Once the model is exported, it can be downloaded to a local environment for further use. 

4. Conclusion

Summary of the Workflow 

This guide has demonstrated how to: 

1. Spin up a GPU Container on FPT AI Factory by selecting a GPU configuration, choosing an image, and configuring environment variables. 
2. Upload a Jupyter Notebook to the container and execute a machine learning model. 
3. Persist models and notebooks for ongoing use. 

GPU Container delivers a high-performance, scalable solution for machine learning, combining GPU acceleration with the flexibility of Containerization and Jupyter Notebook for enterprise-grade applications. 

Recommended Next Steps 

Maximize your experience with GPU Container: 

• Integrate with Visual Studio Code: Use the Remote - Containers extension for a unified development environment. 

• Serve LLM with vLLM: Enhance your workflow by integrating vLLM, a high-performance library for running large language models efficiently. 
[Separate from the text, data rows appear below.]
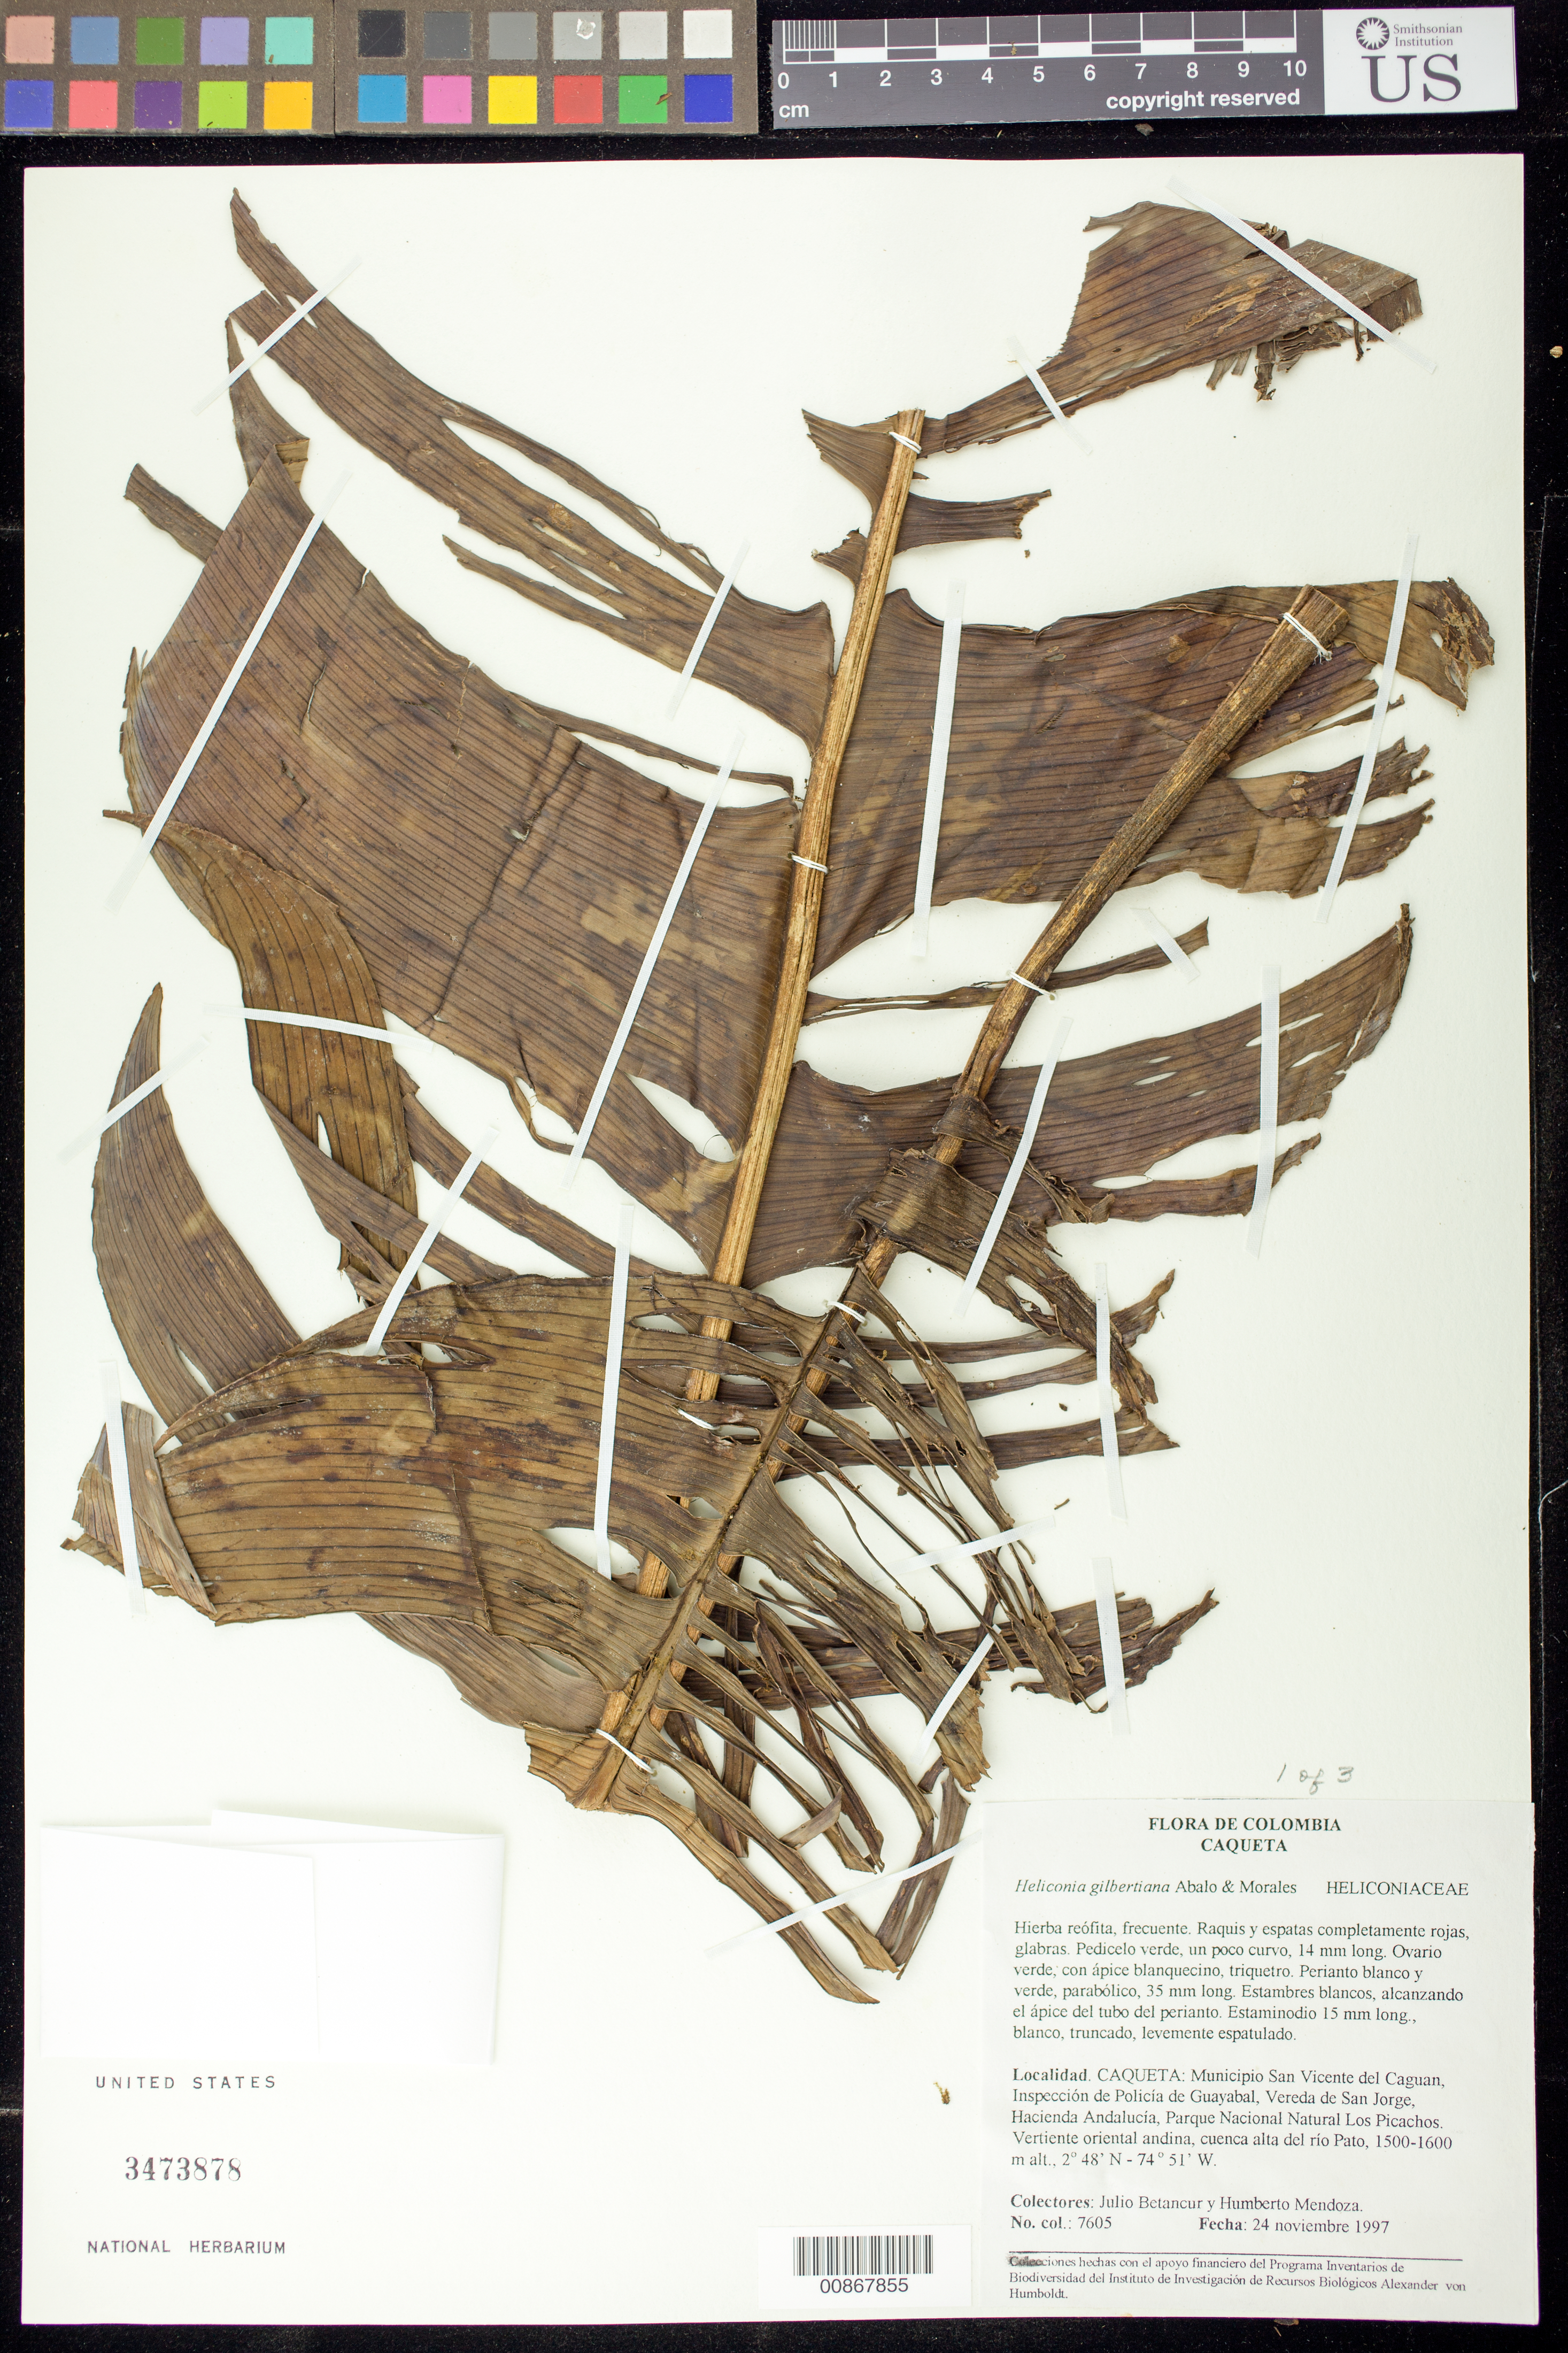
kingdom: Plantae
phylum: Tracheophyta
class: Liliopsida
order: Zingiberales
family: Heliconiaceae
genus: Heliconia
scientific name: Heliconia gilbertiana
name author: Abalo & G. Morales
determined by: Kress, W. J., (US), Smithsonian Institution - National Museum of Natural History (UNITED STATES)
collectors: J. C. Betancur & H. Mendoza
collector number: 7605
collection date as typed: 24 Nov 1997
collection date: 1997-11-24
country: Colombia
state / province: Caquetá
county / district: San Vicente del Caguan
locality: Inspeccion de Policia de Guayabal, Vereda San Jorge, Hacienda Andalucia, Parque Nacional Natural Los Picachos. Viertiente oriental andina,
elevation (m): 1500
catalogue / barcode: US 3473878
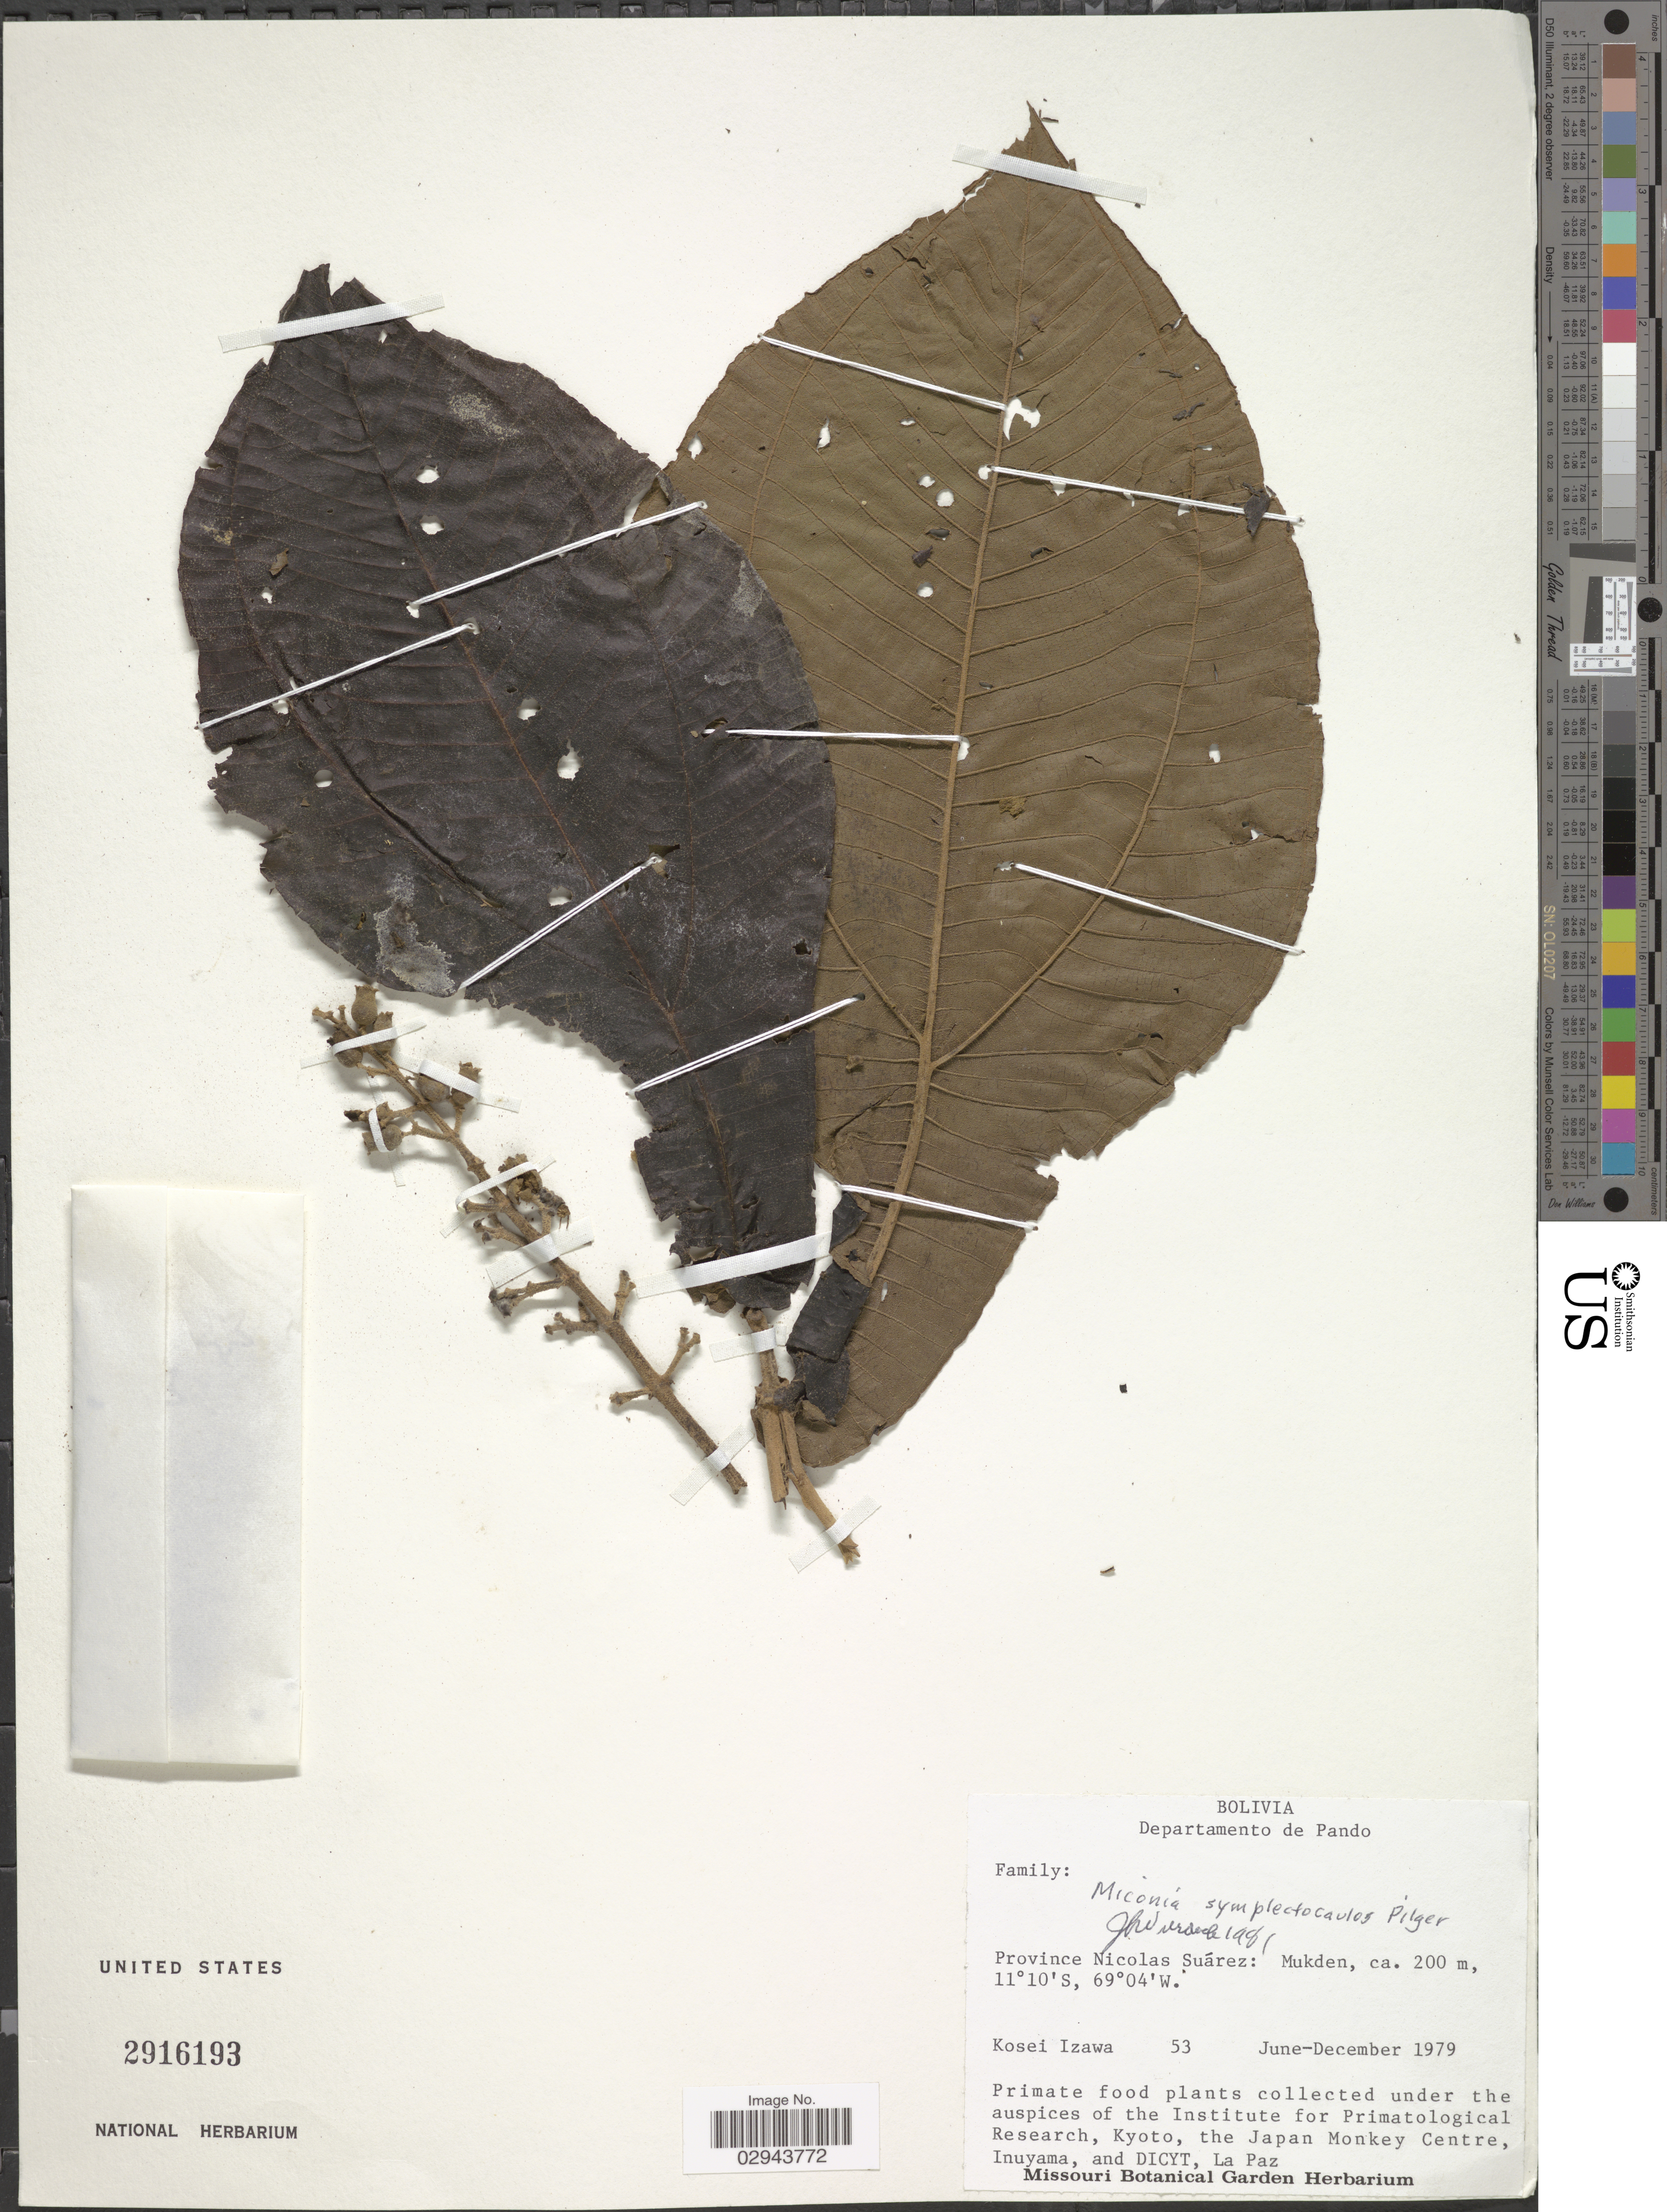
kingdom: Plantae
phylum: Tracheophyta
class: Magnoliopsida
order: Myrtales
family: Melastomataceae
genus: Miconia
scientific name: Miconia symplectocaulos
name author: Pilg.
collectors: K. Izawa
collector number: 53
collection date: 1979-06/1979-12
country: Bolivia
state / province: Pando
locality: Departamento de Pando. Province Nicolas Suárez: Mukden.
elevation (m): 200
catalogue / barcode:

• Explore Advanced Frameworks: Leverage the platform’s support for PyTorch and custom images to address complex machine learning challenges. 

• Deploy your model: after training and evaluation, your model can serve in a production environment. You can deploy your model with our Model Hub service. 

Leverage the GPU Container feature to accelerate your machine learning workflows in enterprise environments.